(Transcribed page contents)
* * * * * * *
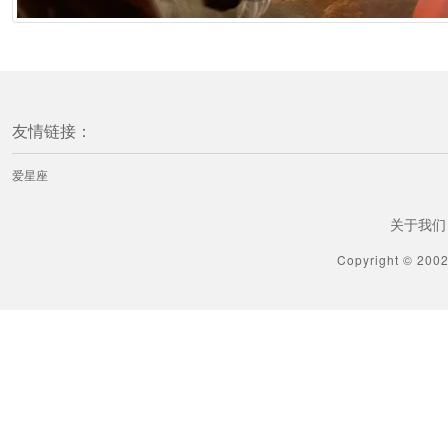
友情链接：
爱星座
关于我们
Copyright © 200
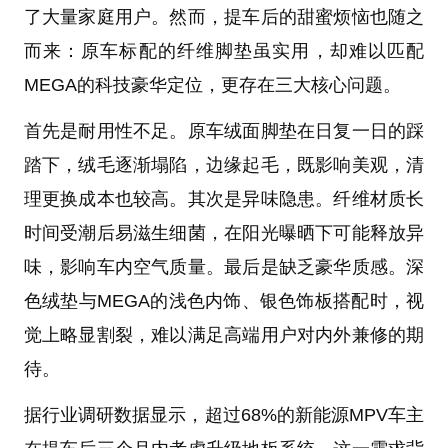
了大量家庭用户。然而，提车后的甜蜜烦恼也随之
而来：原车标配的纤维脚垫虽实用，却难以匹配
MEGA的科技豪华定位，更存在三大核心问题。
首先是耐用性不足。原车绒面脚垫在日复一日的踩
踏下，绒毛逐渐塌陷，边缘起毛，既影响美观，清
理更换成本也较高。其次是异味隐患。纤维材质长
时间受潮后易滋生细菌，在阳光曝晒下可能释放异
味，影响车内空气质量。最后是缺乏豪华质感。深
色绒垫与MEGA的浅色内饰、银色饰板搭配时，视
觉上略显割裂，难以满足高端用户对内外兼修的期
待。
据行业调研数据显示，超过68%的新能源MPV车主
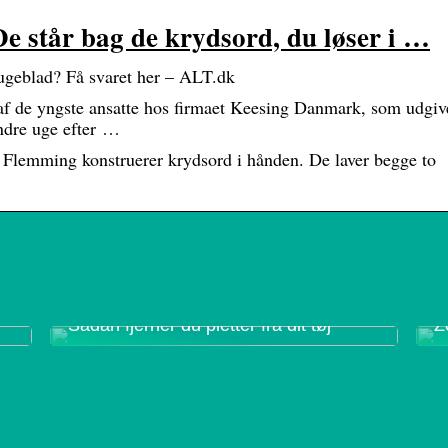
 står bag de krydsord, du løser i …
ugeblad? Få svaret her – ALT.dk
f de yngste ansatte hos firmaet Keesing Danmark, som udgiv
ndre uge efter …
g Flemming konstruerer krydsord i hånden. De laver begge to
Sådan fjerner du pletter fra dit tøj
Z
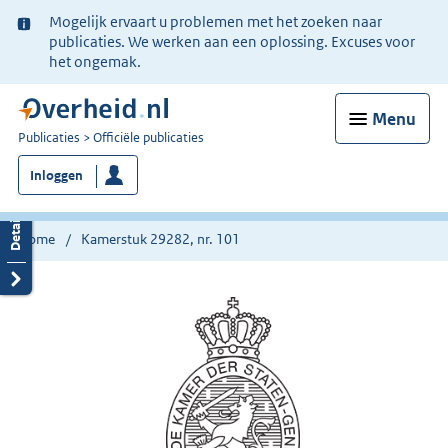
Ter
Mogelijk ervaart u problemen met het zoeken naar
informatie:
publicaties. We werken aan een oplossing. Excuses voor
het ongemak.
Menu
U
Publicaties
Officiële publicaties
bent
Inloggen
nu
hier:
Home
Kamerstuk 29282, nr. 101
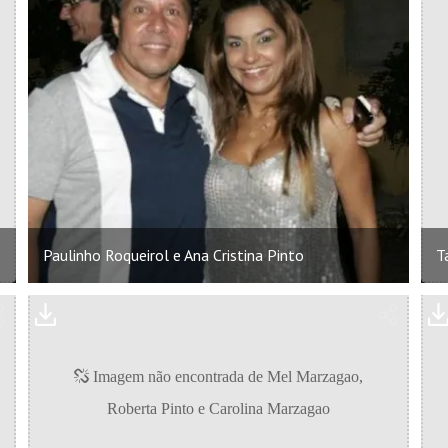
Paulinho Roqueirol e Ana Cristina Pinto
T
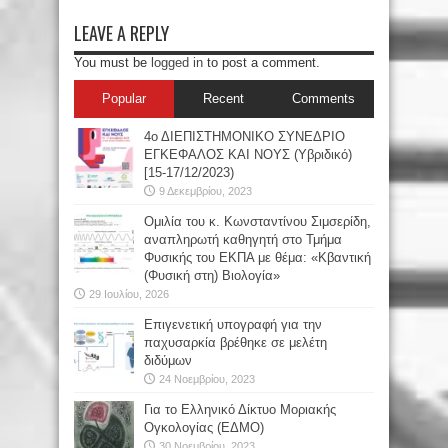
LEAVE A REPLY
You must be
logged in
to post a comment.
Popular
Recent
Comments
4ο ΔΙΕΠΙΣΤΗΜΟΝΙΚΟ ΣΥΝΕΔΡΙΟ
ΕΓΚΕΦΑΛΟΣ ΚΑΙ ΝΟΥΣ (Υβριδικό)
[15-17/12/2023)
9 Δεκεμβρίου, 2023
Oμιλία του κ. Κωνσταντίνου Σιμσερίδη,
αναπληρωτή καθηγητή στο Τμήμα
Φυσικής του ΕΚΠΑ με θέμα: «Κβαντική
(Φυσική στη) Βιολογία»
29 Ιουλίου, 2026
Επιγενετική υπογραφή για την
παχυσαρκία βρέθηκε σε μελέτη
διδύμων
24 Νοεμβρίου, 2023
Για το Ελληνικό Δίκτυο Μοριακής
Ογκολογίας (ΕΔΜΟ)
30 Νοεμβρίου, 2023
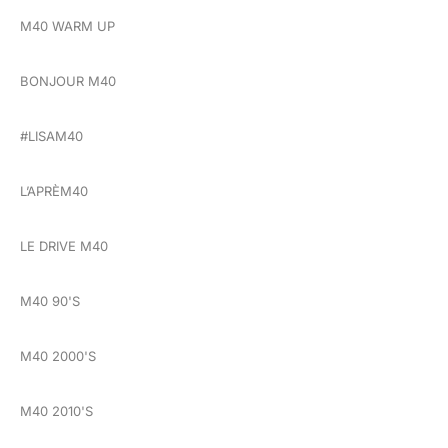
M40 WARM UP
BONJOUR M40
#LISAM40
L’APRÈM40
LE DRIVE M40
M40 90'S
M40 2000'S
M40 2010'S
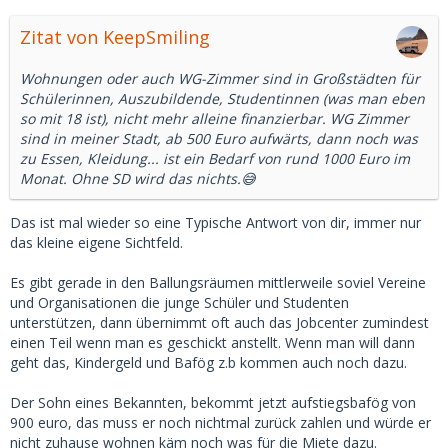
Zitat von KeepSmiling
Wohnungen oder auch WG-Zimmer sind in Großstädten für
Schülerinnen, Auszubildende, Studentinnen (was man eben
so mit 18 ist), nicht mehr alleine finanzierbar. WG Zimmer
sind in meiner Stadt, ab 500 Euro aufwärts, dann noch was
zu Essen, Kleidung... ist ein Bedarf von rund 1000 Euro im
Monat. Ohne SD wird das nichts.😅
Das ist mal wieder so eine Typische Antwort von dir, immer nur
das kleine eigene Sichtfeld.
Es gibt gerade in den Ballungsräumen mittlerweile soviel Vereine
und Organisationen die junge Schüler und Studenten
unterstützen, dann übernimmt oft auch das Jobcenter zumindest
einen Teil wenn man es geschickt anstellt. Wenn man will dann
geht das, Kindergeld und Bafög z.b kommen auch noch dazu.
Der Sohn eines Bekannten, bekommt jetzt aufstiegsbafög von
900 euro, das muss er noch nichtmal zurück zahlen und würde er
nicht zuhause wohnen käm noch was für die Miete dazu.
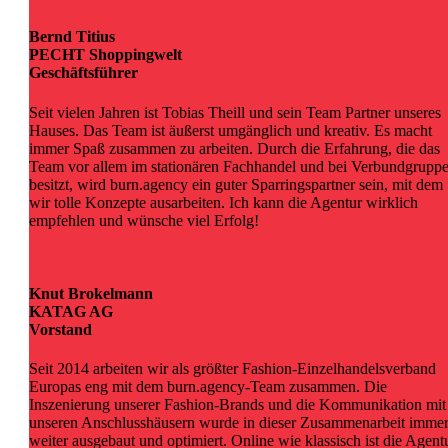
Bernd Titius
PECHT Shoppingwelt
Geschäftsführer
Seit vielen Jahren ist Tobias Theill und sein Team Partner unseres
Hauses. Das Team ist äußerst umgänglich und kreativ. Es macht
immer Spaß zusammen zu arbeiten. Durch die Erfahrung, die das
Team vor allem im stationären Fachhandel und bei Verbundgrupp
besitzt, wird burn.agency ein guter Sparringspartner sein, mit dem
wir tolle Konzepte ausarbeiten. Ich kann die Agentur wirklich
empfehlen und wünsche viel Erfolg!
Knut Brokelmann
KATAG AG
Vorstand
Seit 2014 arbeiten wir als größter Fashion-Einzelhandelsverband
Europas eng mit dem burn.agency-Team zusammen. Die
Inszenierung unserer Fashion-Brands und die Kommunikation mit
unseren Anschlusshäusern wurde in dieser Zusammenarbeit imme
weiter ausgebaut und optimiert. Online wie klassisch ist die Agent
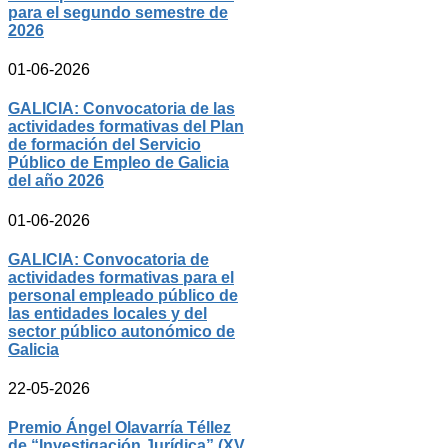
para el segundo semestre de
2026
01-06-2026
GALICIA: Convocatoria de las
actividades formativas del Plan
de formación del Servicio
Público de Empleo de Galicia
del año 2026
01-06-2026
GALICIA: Convocatoria de
actividades formativas para el
personal empleado público de
las entidades locales y del
sector público autonómico de
Galicia
22-05-2026
Premio Ángel Olavarría Téllez
de “Investigación Jurídica” (XV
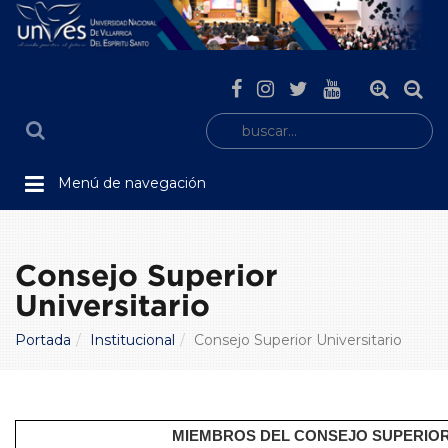
Menú de navegación
Consejo Superior
Universitario
Portada
Institucional
Consejo Superior Universitario
MIEMBROS DEL CONSEJO SUPERIOR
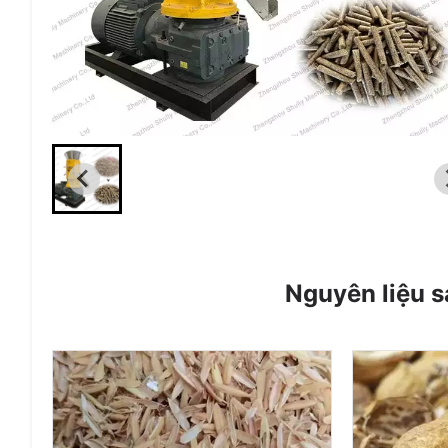
Nguyên liệu s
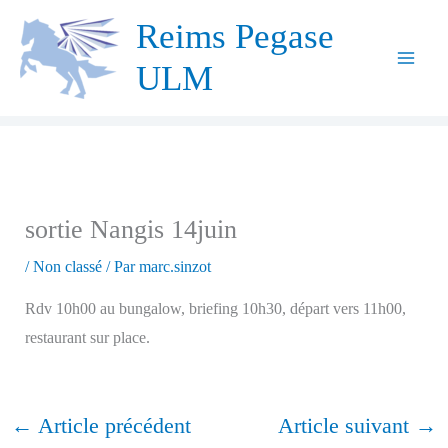
Aller
Reims Pegase
au
ULM
contenu
sortie Nangis 14juin
/
Non classé
/ Par
marc.sinzot
Rdv 10h00 au bungalow, briefing 10h30, départ vers 11h00,
restaurant sur place.
←
Article précédent
Article suivant
→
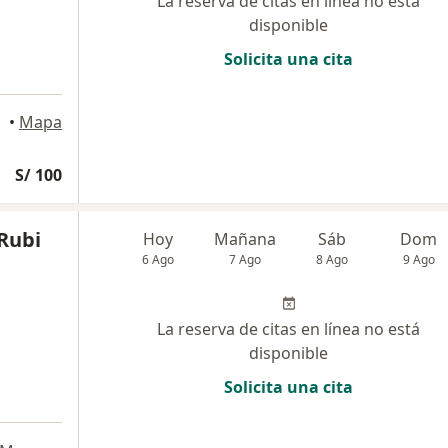
La reserva de citas en línea no está
disponible
Solicita una cita
 Mar
•
Mapa
S/ 100
Rubi
Hoy
Mañana
Sáb
Dom
6 Ago
7 Ago
8 Ago
9 Ago
La reserva de citas en línea no está
disponible
Solicita una cita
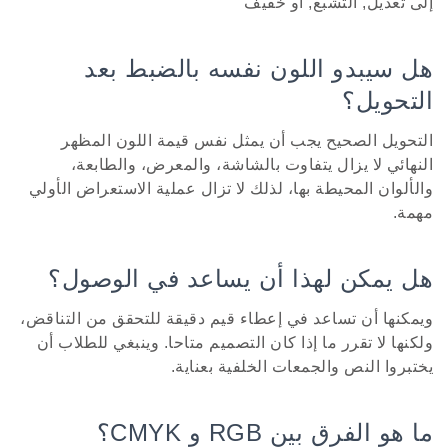
إلى تعديل, التشبع, أو خفيف
هل سيبدو اللون نفسه بالضبط بعد
التحويل؟
التحويل الصحيح يجب أن يمثل نفس قيمة اللون المظهر
النهائي لا يزال يتفاوت بالشاشة، والمعرض، والطابعة،
والألوان المحيطة بها، لذلك لا تزال عملية الاستعراض الأولي
مهمة.
هل يمكن لهذا أن يساعد في الوصول؟
ويمكنها أن تساعد في إعطاء قيم دقيقة للتحقق من التناقض،
ولكنها لا تقرر ما إذا كان التصميم متاحا. وينبغي للطلاب أن
يختبروا النص والجمعات الخلفية بعناية.
ما هو الفرق بين RGB و CMYK؟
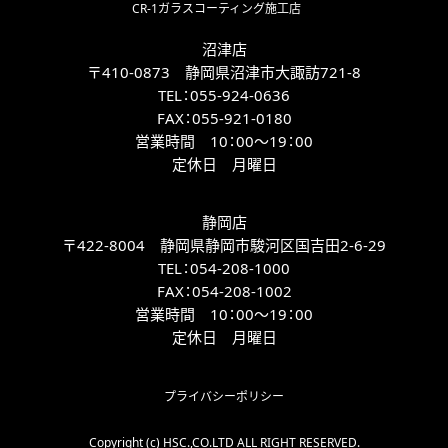
CR-1ガラスコーティング施工店
沼津店
〒410-0873 静岡県沼津市大諏訪721-8
TEL：
055-924-0636
FAX：
055-921-0180
営業時間 10：00～19：00
定休日 月曜日
静岡店
〒422-8004 静岡県静岡市駿河区国吉田2-6-29
TEL：
054-208-1000
FAX：
054-208-1002
営業時間 10：00～19：00
定休日 月曜日
プライバシーポリシー
Copyright (c) HSC.,CO.LTD ALL RIGHT RESERVED.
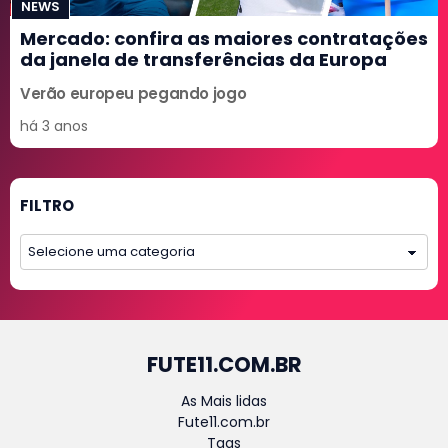
NEWS
Mercado: confira as maiores contratações
da janela de transferências da Europa
Verão europeu pegando jogo
há 3 anos
FILTRO
FUTE11.COM.BR
As Mais lidas
Fute11.com.br
Tags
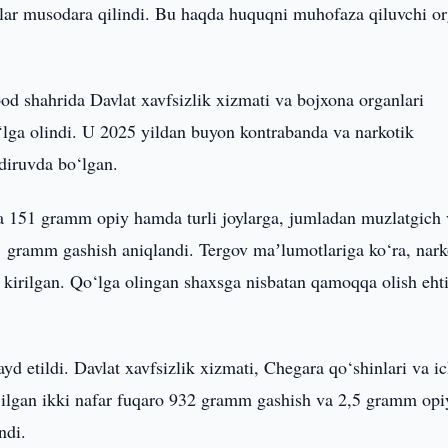
lar musodara qilindi. Bu haqda huquqni muhofaza qiluvchi or
od shahrida Davlat xavfsizlik xizmati va bojxona organlari
‘lga olindi. U 2025 yildan buyon kontrabanda va narkotik
diruvda bo‘lgan.
a 151 gramm opiy hamda turli joylarga, jumladan muzlatgich 
1 gramm gashish aniqlandi. Tergov maʼlumotlariga ko‘ra, nark
 kirilgan. Qo‘lga olingan shaxsga nisbatan qamoqqa olish eht
d etildi. Davlat xavfsizlik xizmati, Chegara qo‘shinlari va i
g‘ilgan ikki nafar fuqaro 932 gramm gashish va 2,5 gramm opi
ndi.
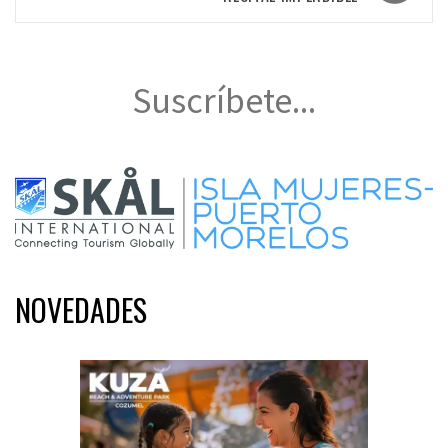
Suscríbete...
NOVEDADES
* * * * * * *
Exercise directions – An exact copy is needed. It runs from the line above containing "αναπληρωτή καθηγητή στο Τμήμα" down to the line containing "immer Spaß zusammen", both included, with no pictures.

Finished task –
αναπληρωτή καθηγητή στο Τμήμα
Φυσικής του ΕΚΠΑ με θέμα: «Κβαντική
(Φυσική στη) Βιολογία»
29 Ιουλίου, 2026
Επιγενετική υπογραφή για την
παχυσαρκία βρέθηκε σε μελέτη
διδύμων
24 Νοεμβρίου, 2023
Για το Ελληνικό Δίκτυο Μοριακής
Ογκολογίας (ΕΔΜΟ)
30 Νοεμβρίου, 2023
M40 WARM UP
BONJOUR M40
#LISAM40
L’APRÈM40
LE DRIVE M40
M40 90'S
M40 2000'S
M40 2010'S
Zitat von KeepSmiling
Wohnungen oder auch WG-Zimmer sind in Großstädten für
Schülerinnen, Auszubildende, Studentinnen (was man eben
so mit 18 ist), nicht mehr alleine finanzierbar. WG Zimmer
sind in meiner Stadt, ab 500 Euro aufwärts, dann noch was
zu Essen, Kleidung... ist ein Bedarf von rund 1000 Euro im
Monat. Ohne SD wird das nichts.😅
Das ist mal wieder so eine Typische Antwort von dir, immer nur
das kleine eigene Sichtfeld.
Es gibt gerade in den Ballungsräumen mittlerweile soviel Vereine
und Organisationen die junge Schüler und Studenten
unterstützen, dann übernimmt oft auch das Jobcenter zumindest
einen Teil wenn man es geschickt anstellt. Wenn man will dann
geht das, Kindergeld und Bafög z.b kommen auch noch dazu.
Der Sohn eines Bekannten, bekommt jetzt aufstiegsbafög von
900 euro, das muss er noch nichtmal zurück zahlen und würde er
nicht zuhause wohnen käm noch was für die Miete dazu.
Bernd Titius
PECHT Shoppingwelt
Geschäftsführer
Seit vielen Jahren ist Tobias Theill und sein Team Partner unseres
Hauses. Das Team ist äußerst umgänglich und kreativ. Es macht
immer Spaß zusammen zu arbeiten. Durch die Erfahrung, die das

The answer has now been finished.